Each model addresses a genuinely unsolved AI research problem. No single architecture can solve all five. The Compute Intelligence Stack is a compositional architecture where each model’s output feeds the next, and every deployment generates telemetry that improves all five simultaneously.

Open Protocols

Two open protocols define the coordination standard for heterogeneous compute:

  • ACP — Asymmetry Context Protocol (Open Source): Encodes hardware capabilities into a machine-readable format. Any chip vendor implements ACP to participate. Designed for extensibility to hardware architectures that do not yet exist — photonic, neuromorphic, quantum.
  • CEP — Computational Execution Protocol (Open Source): Governs how workloads cross substrate boundaries. Formally encodes execution plans in a verifiable representation. CEP guarantees that partitioning never changes what computation produces — only where it runs.

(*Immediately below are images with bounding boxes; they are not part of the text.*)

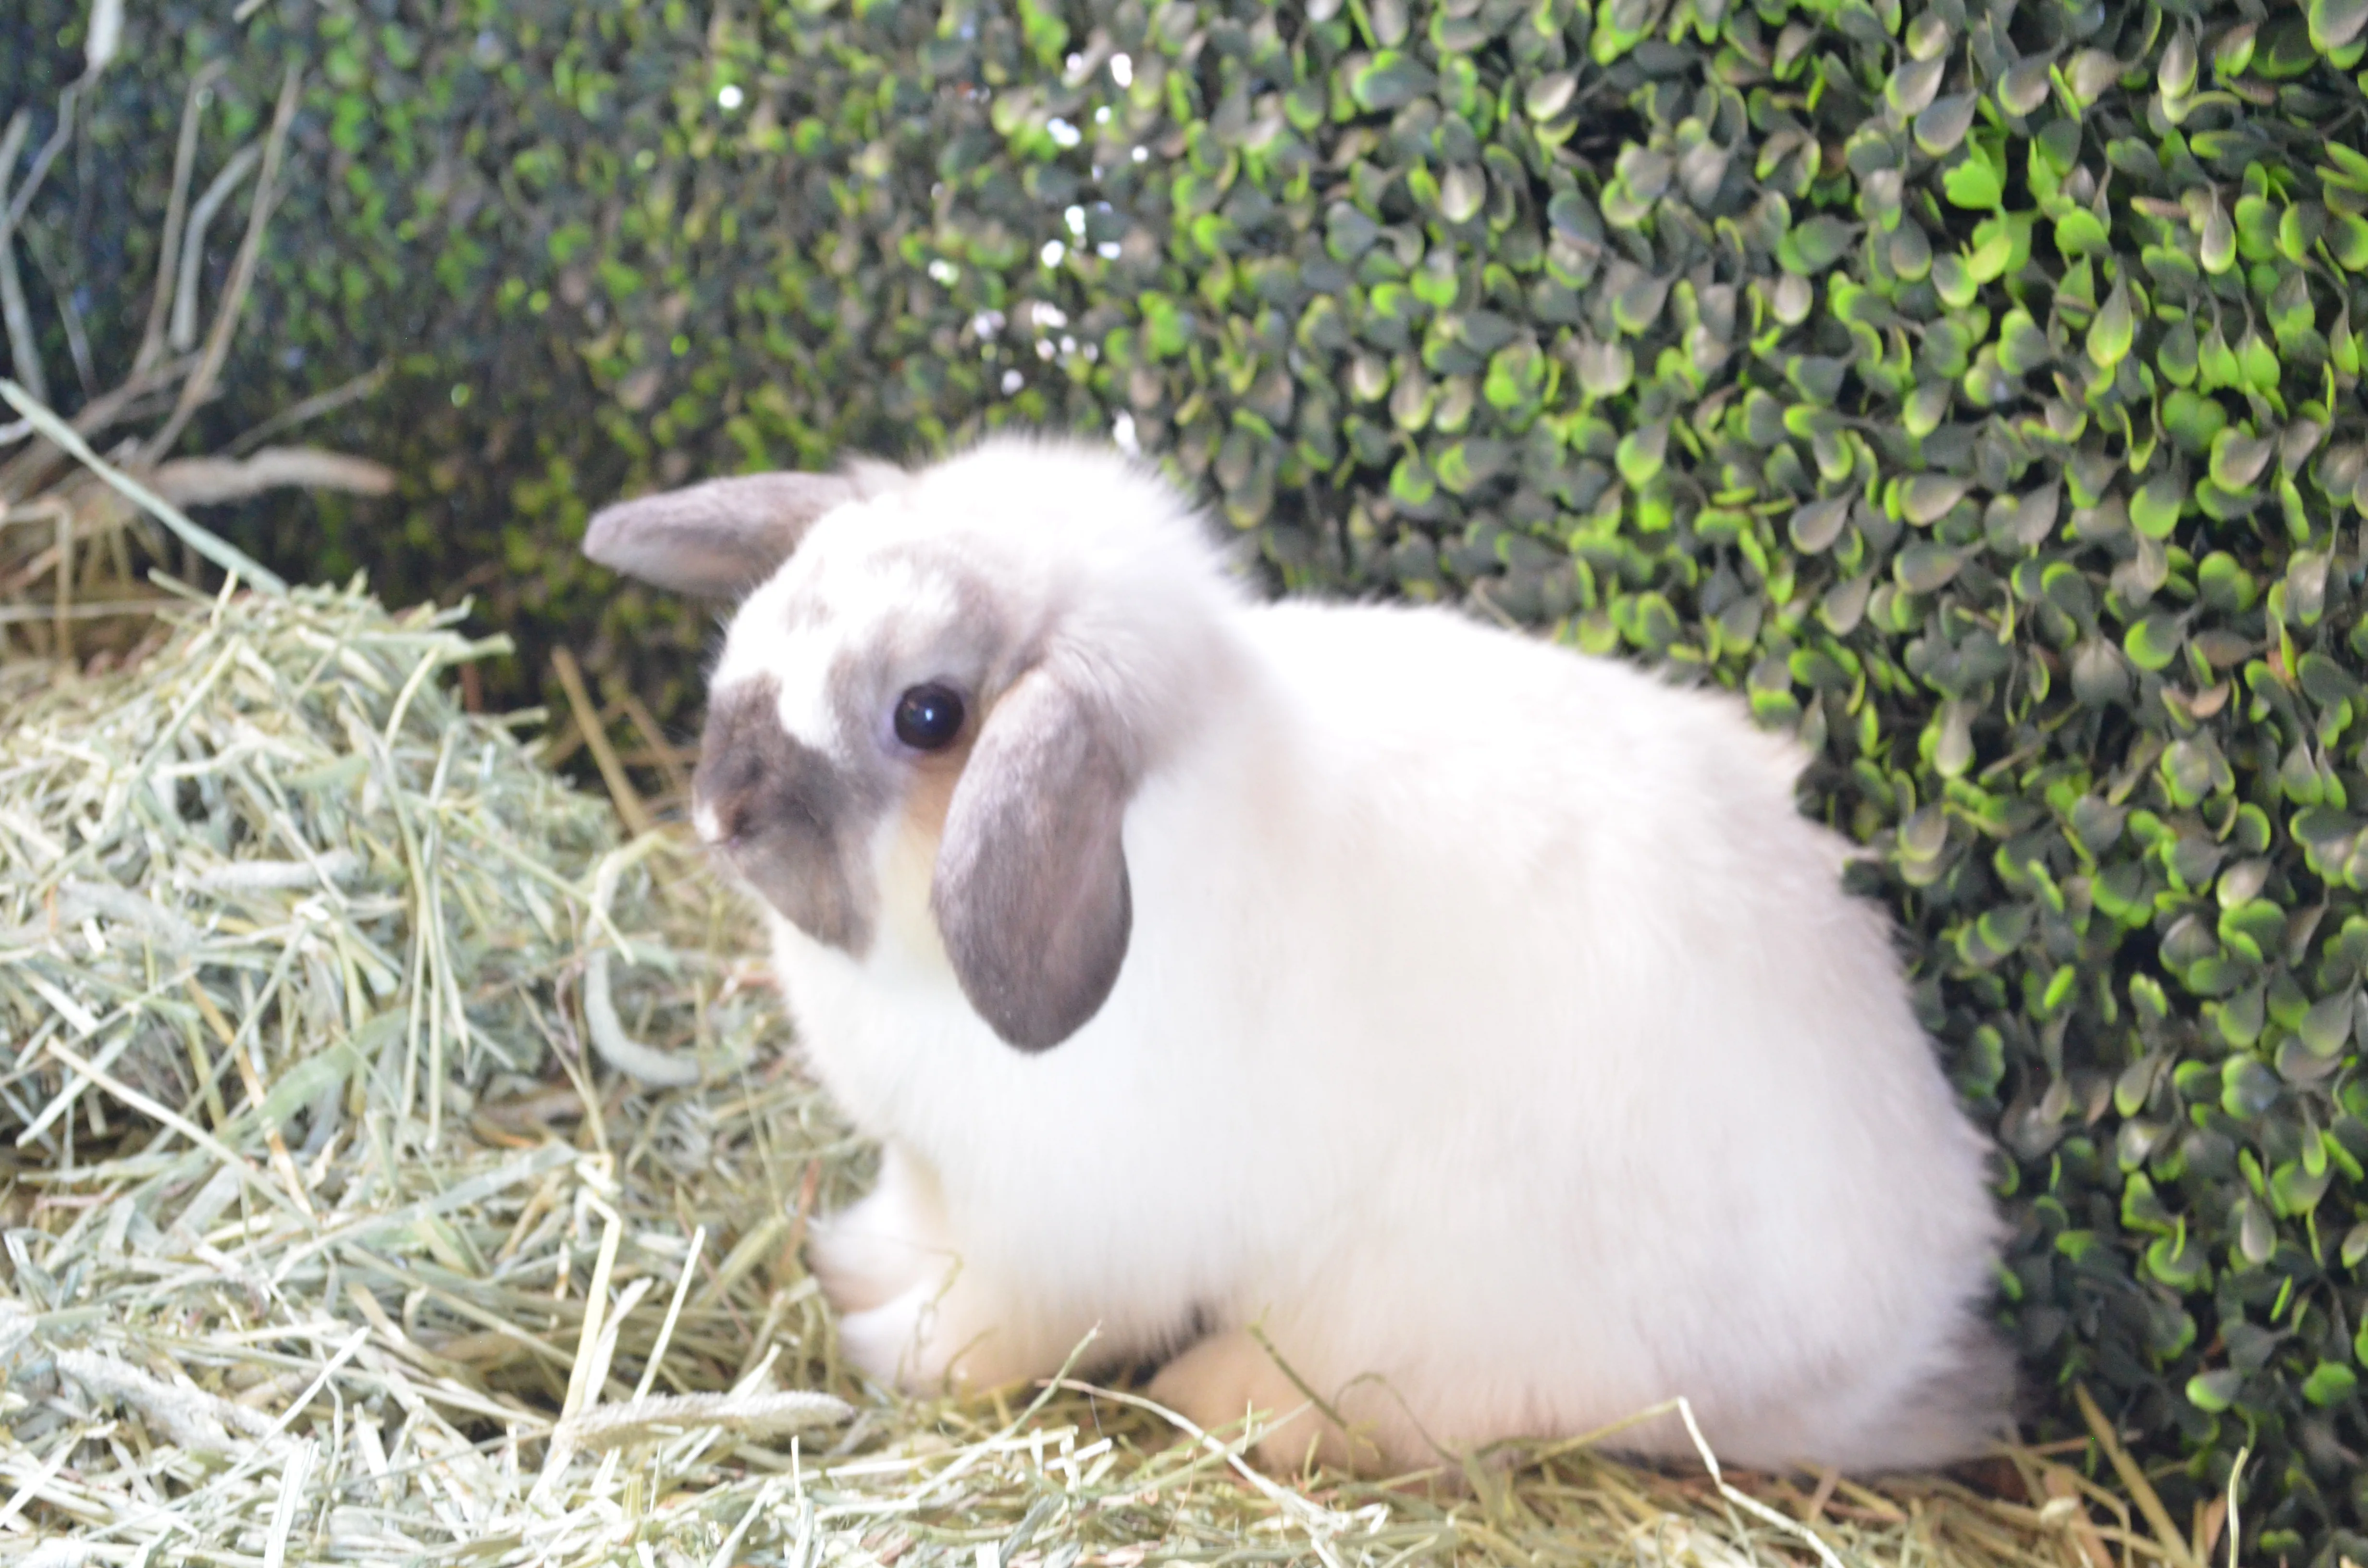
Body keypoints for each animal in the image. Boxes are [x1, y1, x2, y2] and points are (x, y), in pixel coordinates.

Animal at [582, 435, 2013, 1476]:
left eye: (927, 715)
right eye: (779, 604)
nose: (722, 806)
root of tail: (1905, 1312)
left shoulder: (1047, 1237)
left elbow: (987, 1332)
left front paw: (883, 1348)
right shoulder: (934, 1176)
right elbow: (906, 1233)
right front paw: (849, 1266)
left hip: (1439, 1318)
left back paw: (1219, 1397)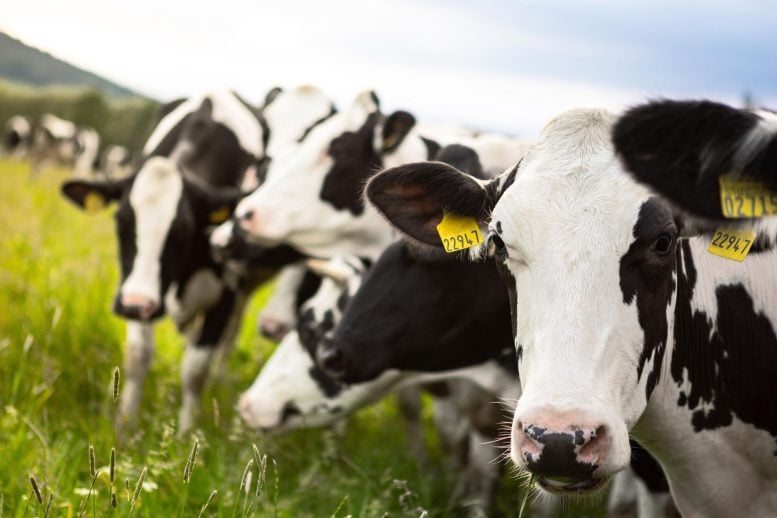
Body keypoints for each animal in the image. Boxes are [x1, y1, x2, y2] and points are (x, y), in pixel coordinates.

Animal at [60, 87, 337, 433]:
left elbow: (195, 369)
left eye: (182, 231)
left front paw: (185, 433)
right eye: (121, 222)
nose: (136, 304)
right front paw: (125, 428)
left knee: (228, 337)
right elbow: (138, 357)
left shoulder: (226, 295)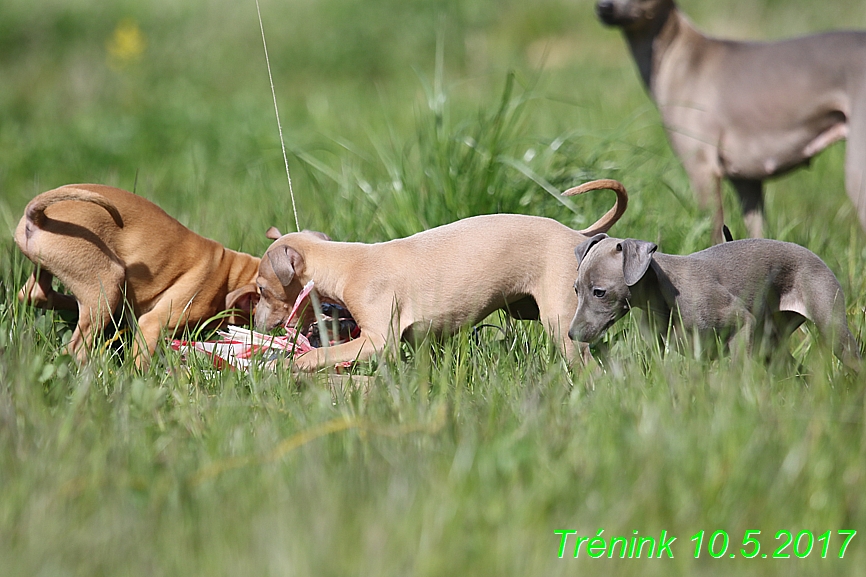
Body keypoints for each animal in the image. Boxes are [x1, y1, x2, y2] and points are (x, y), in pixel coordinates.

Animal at [15, 182, 260, 366]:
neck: (230, 274)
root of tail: (39, 216)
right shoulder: (153, 323)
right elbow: (140, 362)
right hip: (107, 282)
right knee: (75, 349)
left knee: (35, 294)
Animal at [253, 178, 624, 372]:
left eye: (261, 289)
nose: (255, 322)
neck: (346, 262)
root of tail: (577, 235)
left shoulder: (378, 339)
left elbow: (325, 353)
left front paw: (287, 364)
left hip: (561, 321)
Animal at [568, 233, 856, 368]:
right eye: (576, 290)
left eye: (599, 292)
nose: (571, 335)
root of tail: (813, 254)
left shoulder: (742, 323)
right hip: (772, 344)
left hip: (832, 327)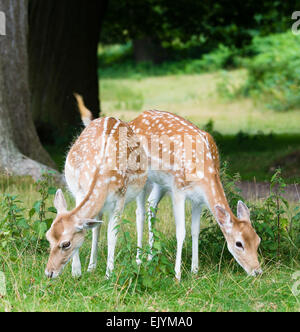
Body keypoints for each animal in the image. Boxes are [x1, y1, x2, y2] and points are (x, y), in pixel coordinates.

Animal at [45, 106, 147, 278]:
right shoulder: (80, 190)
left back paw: (139, 260)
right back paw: (91, 266)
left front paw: (109, 274)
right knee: (96, 226)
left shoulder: (120, 196)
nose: (49, 273)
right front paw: (77, 272)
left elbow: (112, 235)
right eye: (48, 236)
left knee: (140, 214)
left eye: (66, 244)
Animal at [129, 111, 262, 280]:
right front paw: (177, 274)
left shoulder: (198, 200)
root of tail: (134, 120)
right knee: (139, 212)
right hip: (139, 171)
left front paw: (195, 270)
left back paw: (150, 257)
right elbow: (181, 232)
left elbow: (195, 231)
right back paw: (139, 260)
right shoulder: (178, 190)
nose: (257, 271)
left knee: (151, 204)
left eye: (258, 240)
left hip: (161, 183)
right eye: (239, 243)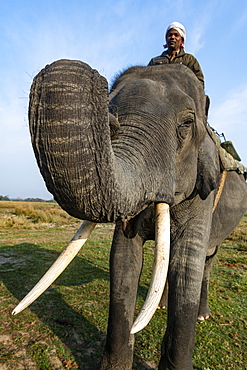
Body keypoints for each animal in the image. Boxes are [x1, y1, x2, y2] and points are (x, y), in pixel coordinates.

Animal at [12, 59, 246, 368]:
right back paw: (161, 304)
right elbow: (124, 258)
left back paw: (202, 314)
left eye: (186, 124)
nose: (110, 121)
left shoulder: (202, 191)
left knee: (207, 260)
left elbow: (186, 264)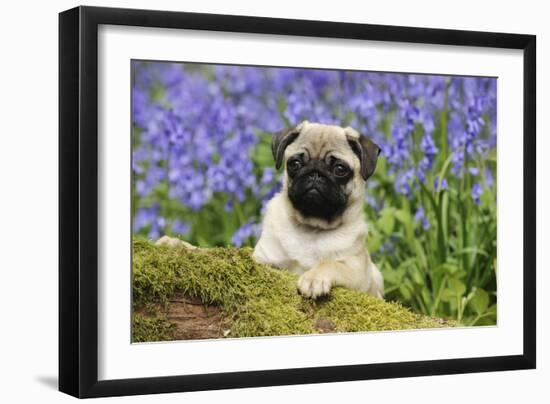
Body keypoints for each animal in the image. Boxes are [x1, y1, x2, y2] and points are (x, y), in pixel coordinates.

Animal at [253, 120, 386, 300]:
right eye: (295, 164)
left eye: (339, 169)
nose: (315, 173)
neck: (312, 227)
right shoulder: (264, 257)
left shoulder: (357, 271)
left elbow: (330, 263)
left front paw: (313, 278)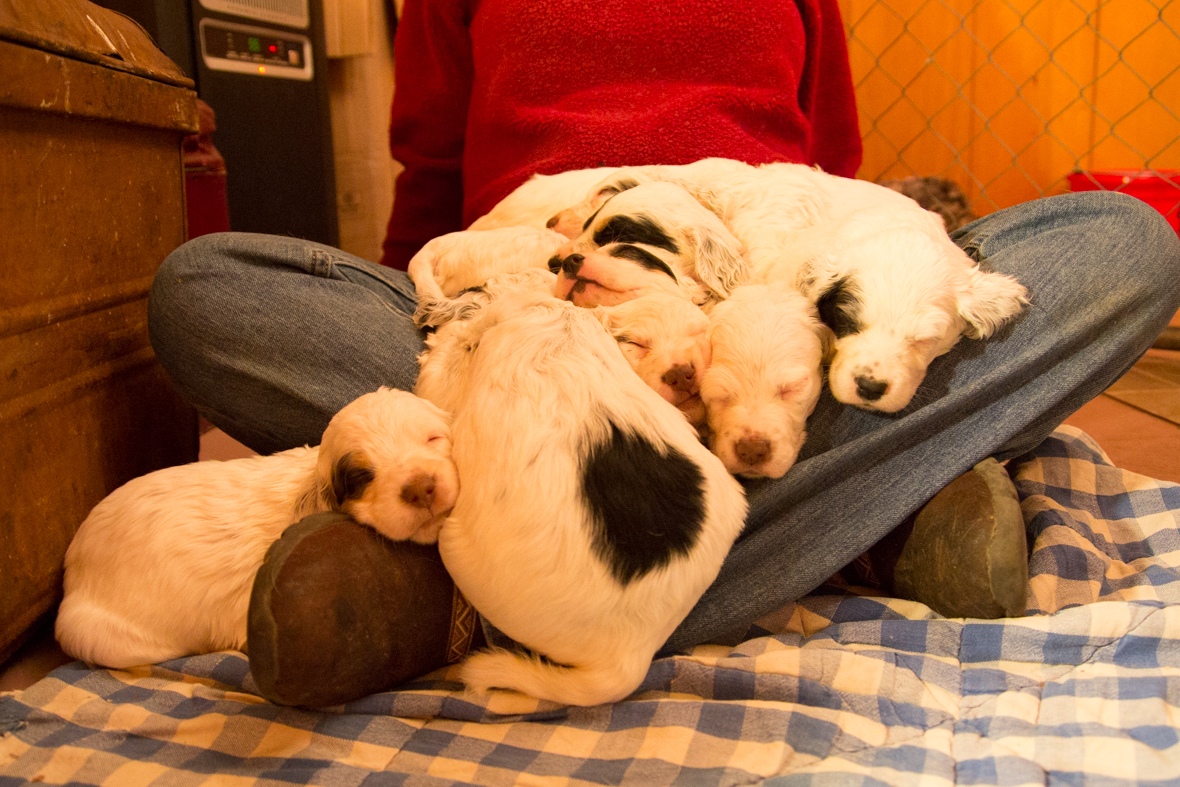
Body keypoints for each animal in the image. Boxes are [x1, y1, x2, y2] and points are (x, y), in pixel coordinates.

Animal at [415, 292, 745, 712]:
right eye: (636, 342)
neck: (555, 320)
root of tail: (629, 656)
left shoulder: (446, 391)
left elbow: (442, 368)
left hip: (456, 548)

Together, ACP and CEP form the TCP/IP layer of Compute Intelligence.

Experimental Validation

The following findings were demonstrated on physical hardware — not simulations, not theoretical projections. All experiments conducted on a rack-scale system incorporating 16 AMD MI300X accelerator cards alongside FPGA, ASIC, and CPU processors.

  • Finding 1: World’s first rack-scale simultaneous orchestration of CPU, GPU, ASIC, and FPGA. ResNet-50 inference distributed across all four processor classes. Third-party confirmed.
  • Finding 2: State-of-the-art inference on non-NVIDIA hardware without code changes. Whisper V3 at 3,507 tok/s on AMD MI300X. Stable Diffusion scaling from 2.05s to 1.30s per image across 1–16 GPUs.
  • Finding 3: Cross-architecture kernel fusion deploying fused kernels across processor class boundaries. The foundation for CG1’s automated kernel generation.
  • Finding 4: Kilobyte-scale network traffic during sustained inference. Zero cloud dependency. Architecturally essential for sovereign compute markets.

These findings constitute the empirical evidence that hardware behavior is structured and learnable — the foundational claim of Heterogeneous Compute Physics.

The Path to Superintelligence

The next era of computing will not be defined by larger models or faster chips. It will be defined by how intelligence interacts with the physical structure of computation.

TCP/IP unlocked the Internet. CUDA unlocked deep learning. Heterogeneous Compute Physics unlocks everything that comes next.


Superintelligence will not emerge from bigger models alone. It will emerge when the compute those models run on is finally as intelligent as the models themselves.


The history of computing is the history of successive abstractions: assembly to high-level languages, bare metal to virtual machines, physical servers to containers. Each abstraction hid the hardware layer beneath it. Heterogeneous Compute Physics reverses this trajectory. Instead of hiding hardware behind ever-thicker abstractions, it makes hardware visible to intelligence — transforming the substrate from an implementation detail into a first-class object of scientific inquiry.


The next great abstraction is not another layer on top. It is intelligence that understands the layers beneath.


Computation across physically heterogeneous hardware obeys learnable laws. We are establishing those laws.